French forces killed the head of Islamic State in the Greater Sahara (ISGS), while German police foiled an Islamist attack on a synagogue.
By Erin Viner
French Armed Forces Minister Florence Parly has revealed that ISGA leader Adnan Abu Walid al-Sahrawi was tracked by French counter-terrorism forces in northern Mali and then killed by a drone strike while riding a motorbike in mid-August.
“The death of Sahrawi is a decisive blow to ISGS and its cohesion,” she underscored, while vowing to continue hunting down jihadist leaders to restore stability in the Sahel.
The ISGS is a jihadist group that broke away from other militants in Mali when it pledged allegiance to Islamic State (ISIS) in 2015. Since that time the terror group has spread into neighboring Burkina Faso and Niger, perpetrated hundreds of deadly attacks on civilians and armed forces, causing large areas of West Africa’s arid Sahel region to be ungovernable.
Paris believes that hundreds of fighters are members of the ISGS, which it holds responsible for the deaths of 2,000-3,000 mostly Muslim people. The office of French President Emmanuel Macron blamed Sahrawi for the killing of 6 French charity workers and their Nigerian driver in August 2020 as well as the deaths of American soldiers in a 2017.
The French strike force of 5,000 , which has been reshaped to include more European partners, redeployed from bases in northern Mali earlier this month. Paris has also engaged in a diplomatic offensive to prevent the Malian junta from enlisting Russian mercenaries, arguing that their inclusion would be incompatible with its own presence in the West African Republic.
Sahrawi’s death is the latest of a recent series of successful strike that eliminated 5 of 7 top ISGS commanders. It also follows the killing of the leader of Nigeria’s Boko Haram Islamist terror group, Abubakar Shekau, two months prior.
The suspects include a 16-year-old Syrian youth, said Interior Minister for the state of North Rhine-Westphalia Herbert Reul. He revealed that the attack was thwarted after officials received a “a very serious and concrete tip” of an impending attack.
Security was tightened at the house of worship, which was forced to close its doors to congregants on the holiest day on the Jewish calendar.
“It is intolerable that Jews are again exposed to such a horrible threat and that they cannot celebrate the start of their highest holiday, Yom Kippur, together,” said German Justice Minister Christine Lambrecht.
Germany has witnessed an escalation of anti-Semitic violence in recent years. A neo-Nazi gunman is now serving a life term for an armed attack on a synagogue in the eastern town of Halle in 2019, that claimed the lives of two people.

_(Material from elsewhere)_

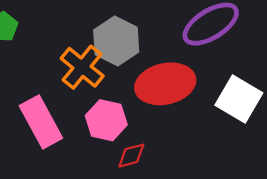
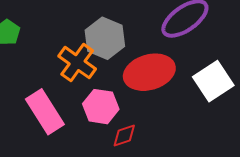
white square: (239, 99) -> (213, 81), turned 30

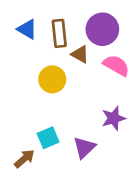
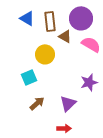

In related developments, a Palestinian terrorist was arrested in Jaffa on Yom Kippur for stabbing a man in Jaffa, near Tel Aviv.

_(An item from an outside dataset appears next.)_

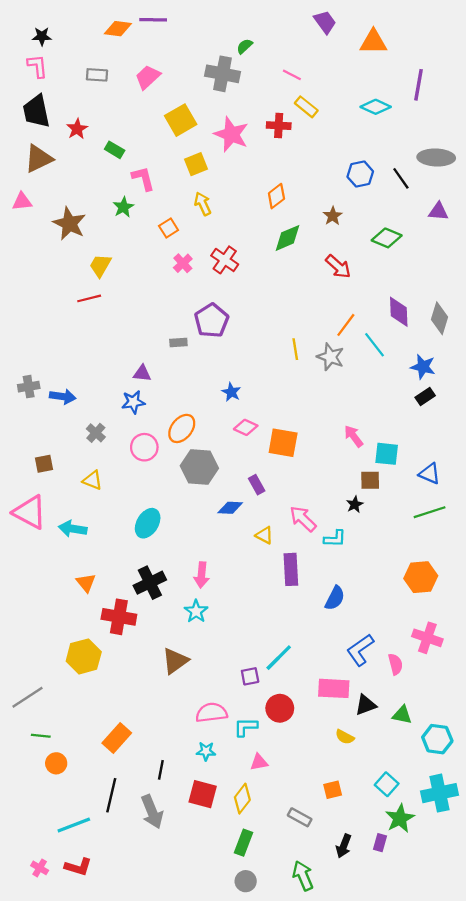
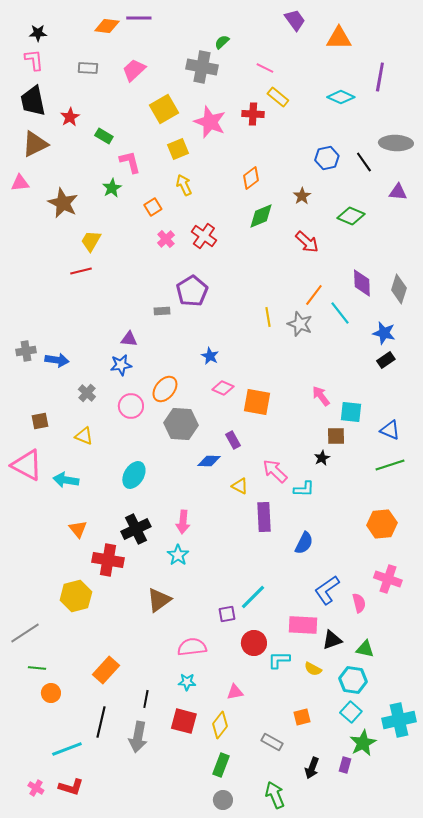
cyan L-shape: (246, 727) -> (279, 660), moved
cyan hexagon: (437, 739) -> (353, 680), moved
gray arrow: (152, 812) -> (138, 737), turned 32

Police sources say the assailant had illegally entered Israel from the West Bank with the expressed intent of harming Jews. His victim, however, was a 49-year-old Christian from Jerusalem, who was seriously wounded in the attack.

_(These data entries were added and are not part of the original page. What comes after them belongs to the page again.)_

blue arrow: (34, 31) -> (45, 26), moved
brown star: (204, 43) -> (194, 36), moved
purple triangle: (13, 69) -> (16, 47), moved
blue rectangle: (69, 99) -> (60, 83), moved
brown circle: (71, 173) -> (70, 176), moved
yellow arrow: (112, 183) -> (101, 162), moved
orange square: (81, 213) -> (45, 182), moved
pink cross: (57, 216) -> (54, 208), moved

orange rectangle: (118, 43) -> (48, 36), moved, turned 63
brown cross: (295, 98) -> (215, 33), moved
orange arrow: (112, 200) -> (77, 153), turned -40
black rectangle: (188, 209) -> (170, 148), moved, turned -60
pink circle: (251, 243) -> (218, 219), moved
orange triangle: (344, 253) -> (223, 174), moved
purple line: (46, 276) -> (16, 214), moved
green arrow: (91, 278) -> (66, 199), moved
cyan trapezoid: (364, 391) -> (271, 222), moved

The most recent incident comes amid a wave of violence representing what Jerusalem District Police Commander Doron Turgeman described as leaving “no doubt there is an escalation.” Similar stabbing attacks in Jerusalem left 2 Israeli teens in Jerusalem with moderately wounds last Monday, while a week ago a Border Police officer was lightly wounded near the Lions Gate entry into the Old City.